Regular people’s backs look so naked and...flat without wings. Just an observation.
/> “Fang? No! No, no,” I said quickly. “No. I mean, we grew up together, so we’re more like...uh, siblings.”
“He’s adorable,” she said matter-of-factly, pulling on some jeans and a hoodie.
I was still processing this and my reaction to it when she looked over at me and smiled. “But not as cute as Shaw Akers, in my class.”
I grinned back. Ella flopped next to me on the bed, and it was so normal, so like sisters or best friends or something, that my throat got tight.
“Shaw is seriously, amazingly adorable,” Ella went on, her face softening. “He asked me to the Christmas dance, but someone else had already asked me, so I have to go with the first one. But there’s always Spring Fling....” She wiggled her eyebrows, and I laughed.
“Good luck with that.” I had no Spring Fling in my date book. Mostly I had “kick Eraser butt,” “destroy evil School,” “save world,” stuff like that.
A gentle tap on the door made us look up.
“Ready?” Ella’s mom asked, opening the door.
“Ready as I’ll ever be,” I said.
29
Dr. Martinez drove us to her clinic. It was after hours, so she said we wouldn’t be disturbed. She parked in the back, sort of behind the Dumpster, so her car wouldn’t be noticed right away.
Inside the building, she didn’t turn on the lights, and she locked the door behind us.
“We don’t board animals, so there’s no one on night duty here,” she explained, leading us to the OR.
The operating table was meant for animals up to the size of, say, a large Saint Bernard, and my legs dangled off it. The metal was cold under my back, and the lights were way too bright. I closed my eyes.
Max, I forbid you to take out the chip. The Voice sounded uncharacteristically stern.
Yeah, forbid me, I thought tiredly. That’s always worked so well for everyone else.
“First, I’m going to give you some Valium, just to help you relax,” said Dr. Martinez, starting an IV in my nonchip arm. “I’m also going to take a chest X-ray and do some blood work, just to make sure you’re not sick or anything.”

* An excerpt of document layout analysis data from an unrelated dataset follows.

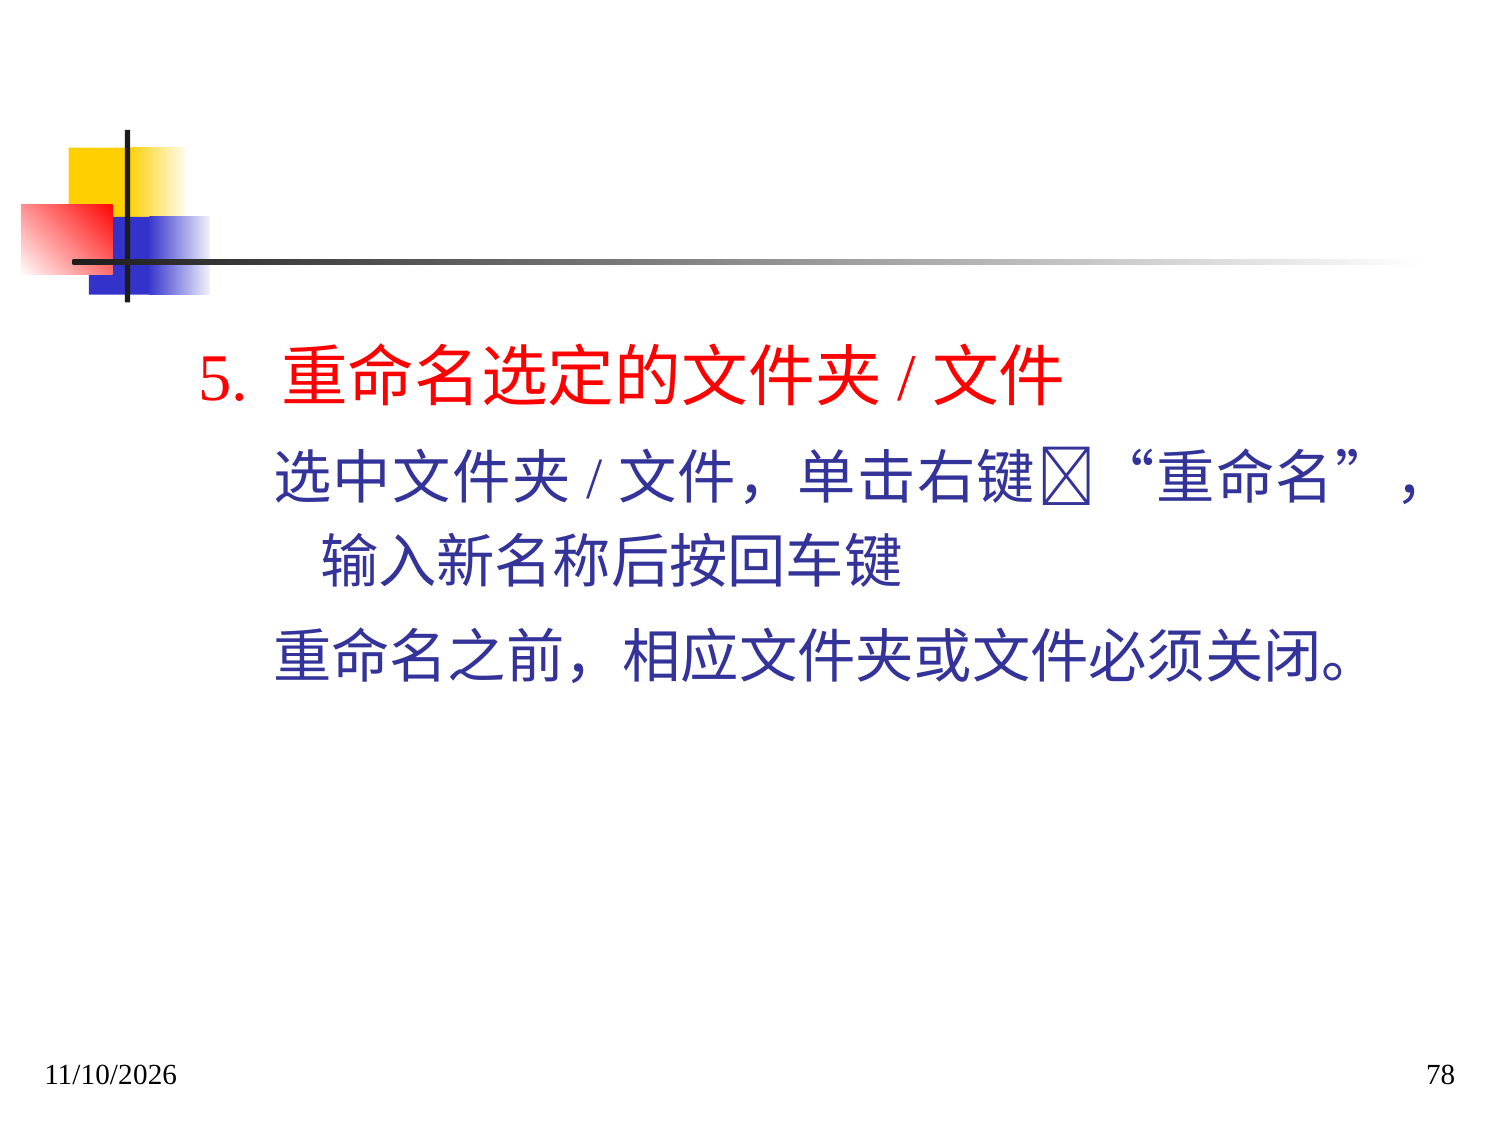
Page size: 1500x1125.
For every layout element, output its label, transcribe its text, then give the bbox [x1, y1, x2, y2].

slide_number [29, 1023, 219, 1099]
slide_number 78 [1281, 1023, 1471, 1099]
list 5. 重命名选定的文件夹/文件 选中文件夹/文件，单击右键“重命名”，输入新名称后按回车键 重命名之前，相应文件夹或文件必须关闭。 [183, 302, 1469, 1024]
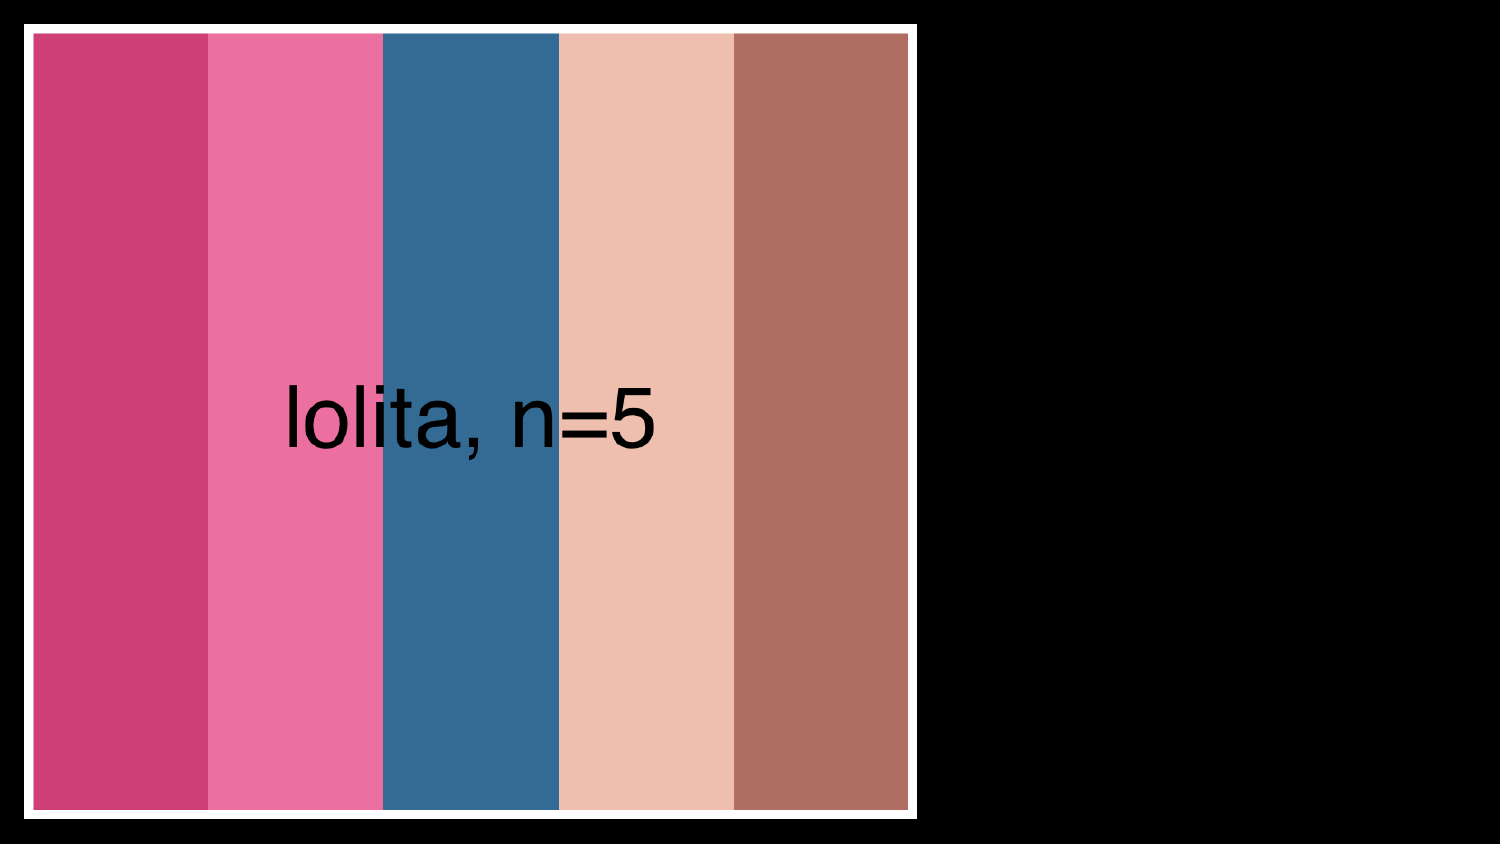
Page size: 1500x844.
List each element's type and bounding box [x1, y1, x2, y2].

picture [24, 24, 917, 819]
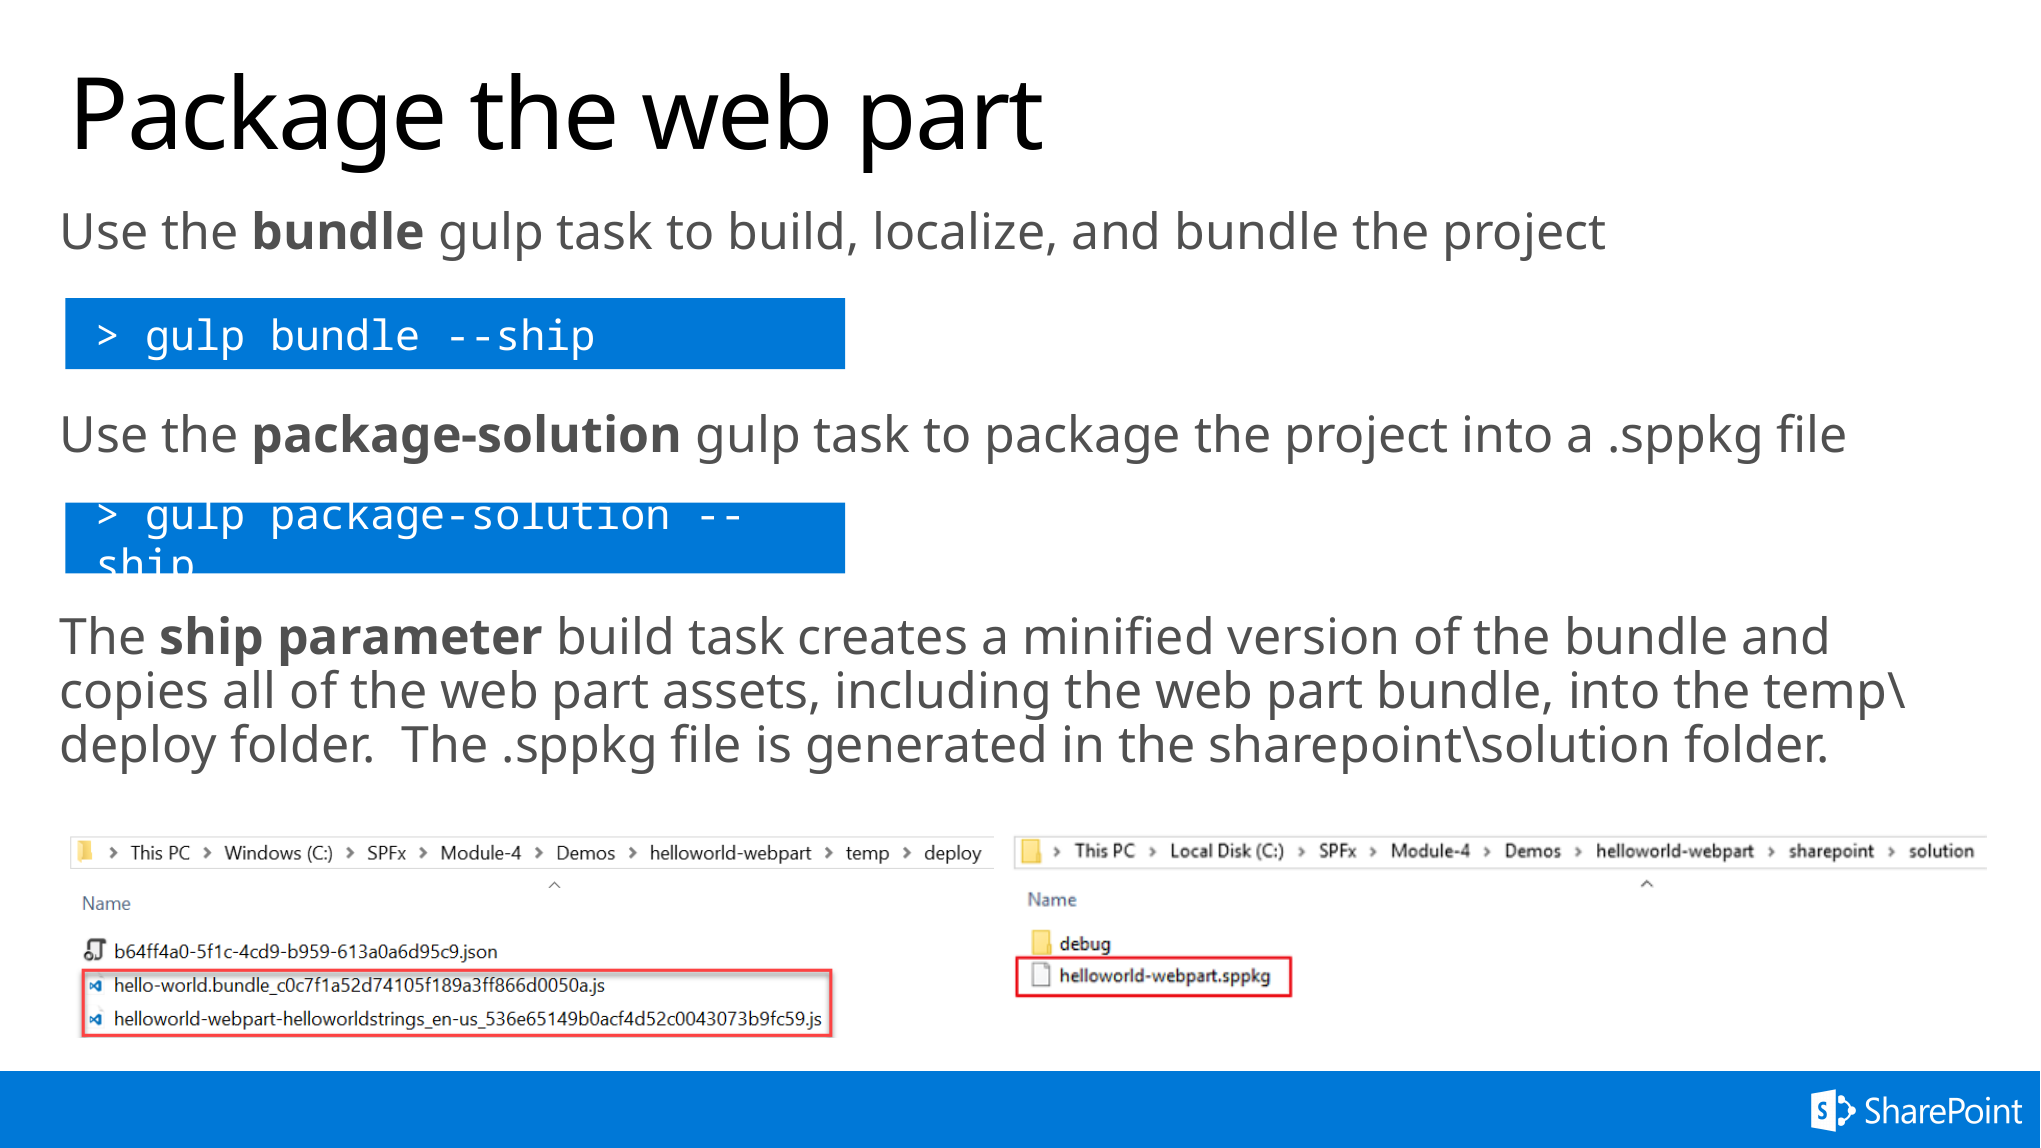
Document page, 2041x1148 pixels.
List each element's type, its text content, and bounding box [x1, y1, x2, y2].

title Package the web part [45, 48, 1996, 199]
picture [1007, 826, 1987, 1000]
picture [1793, 1071, 2040, 1148]
text_box > gulp package-solution --ship [65, 502, 846, 574]
text_box > gulp bundle --ship [65, 297, 846, 370]
text_box Use the bundle gulp task to build, localize, and bundle the project Use the package-solution gulp task to package the project into a .sppkg file The ship parameter build task creates a minified version of the bundle and copies all of the web part assets, including the web part bundle, into the temp\deploy folder. The .sppkg file is generated in the sharepoint\solution folder. [45, 198, 1995, 940]
picture [65, 827, 994, 1038]
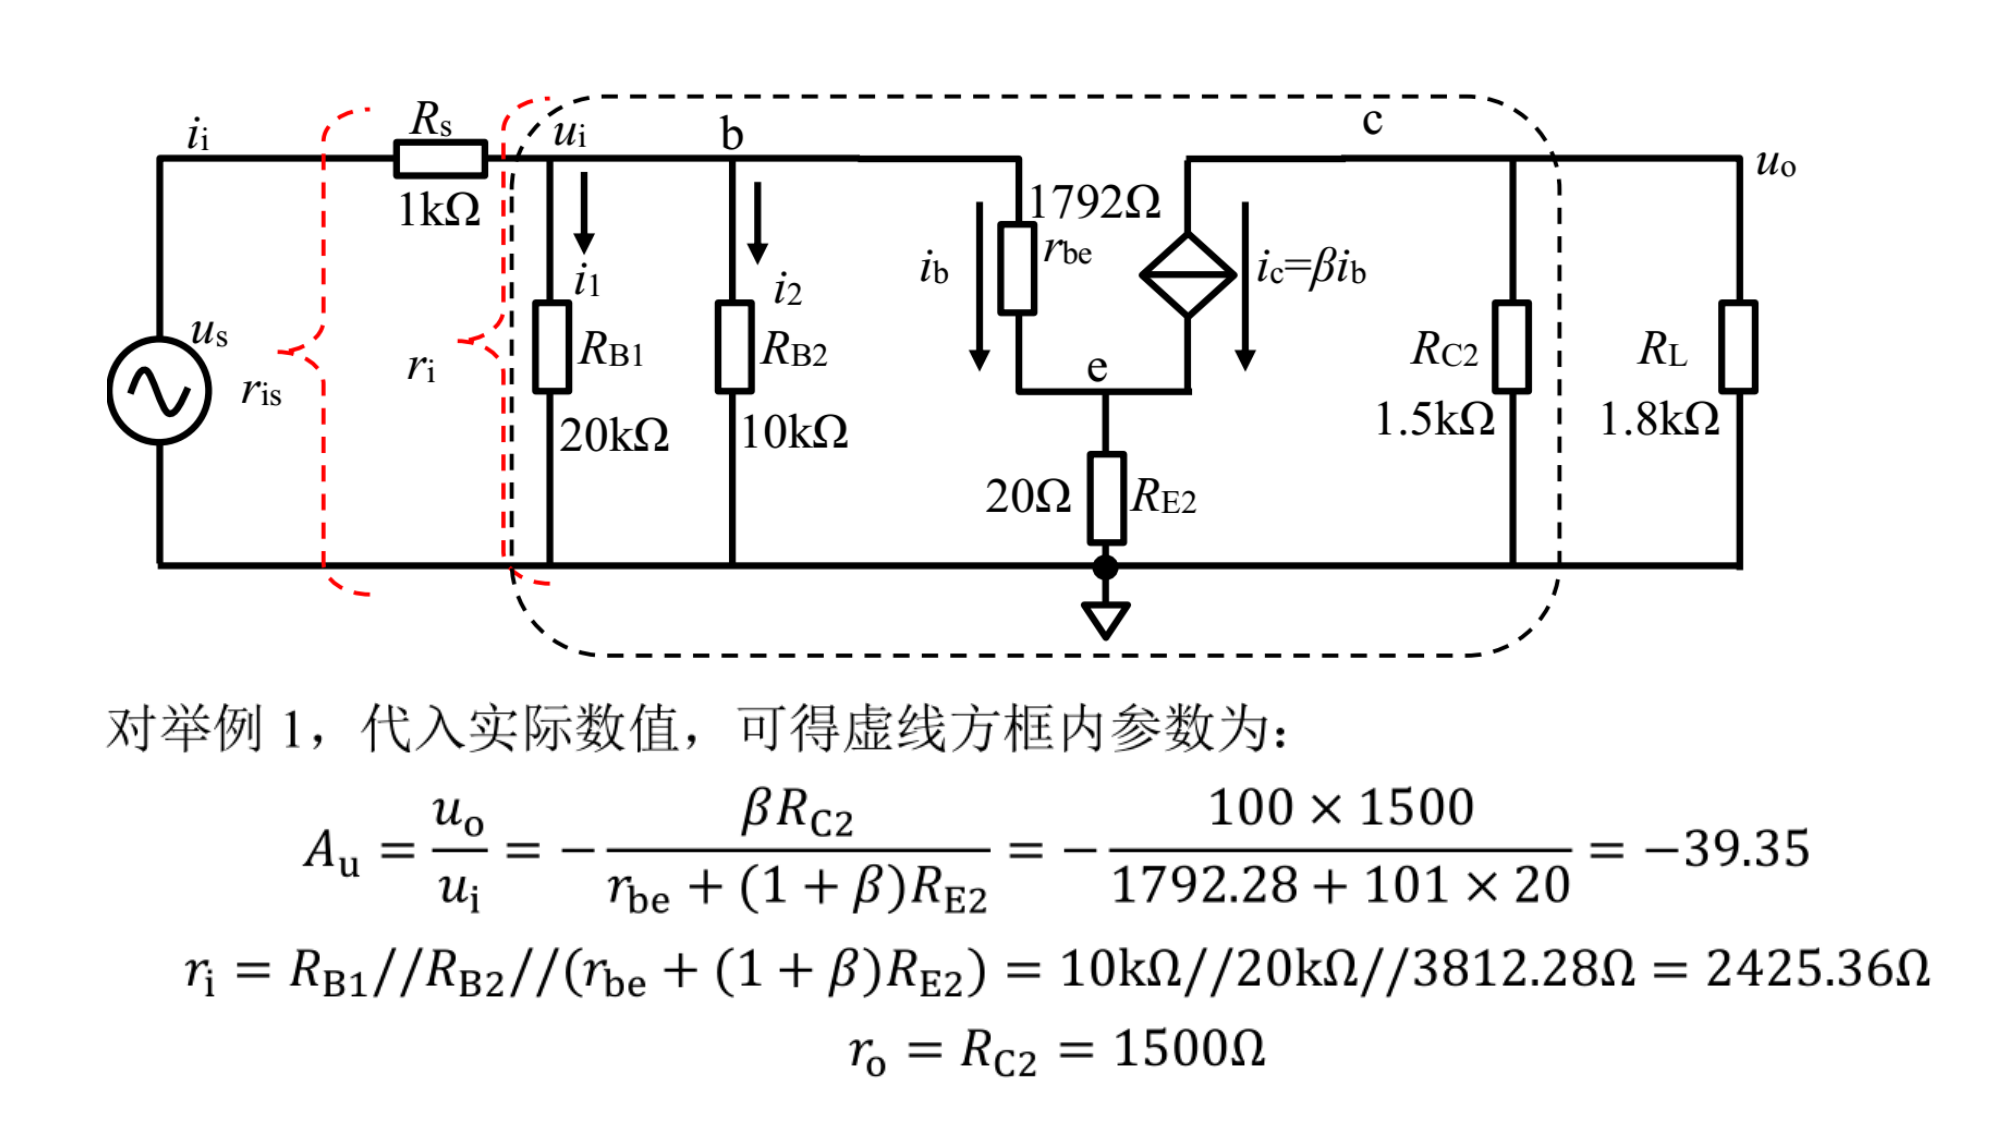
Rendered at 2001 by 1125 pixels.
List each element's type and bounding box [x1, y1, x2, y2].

picture [86, 51, 1954, 1081]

Because of my less-than-socially-accepted bizarro childhood at the hands of evil scientists, I have an overwhelming reaction to science lab–type smells, like alcohol, plastic tubing, floor cleaner, etc. When Dr. Martinez put the IV in, I had to grip the sides of the table to keep myself from leaping up and racing out of there, preferably punching a couple people first.
My heart was pounding, my breath coming shallower, and I could feel the white lightning of adrenaline starting to seep into my veins.
You know what? Turns out Valium just shuts that stuff right down!
“This is great,” I said with cheerful grogginess. “I feel so...calm.”
“You’re okay, Max,” said Ella, patting my shoulder.
“You still want to do this?” Fang asked. “Bark once for yes.”
I stuck my tongue out at him. With any luck at all, whatever grotesque thing would probably replace the Erasers wouldn’t be able to track us once the chip was out. And maybe the Voice would be gone forever too. I wasn’t positive the chip was connected to the Voice, but it seemed likely. Even though the Voice had been kind of helpful sometimes, I still wanted everyone out of my head except me.
Which is such a pathetic sentence, one that probably not a lot of people need to say.
Then Dr. Martinez stretched out my chipped arm and fastened it to the table.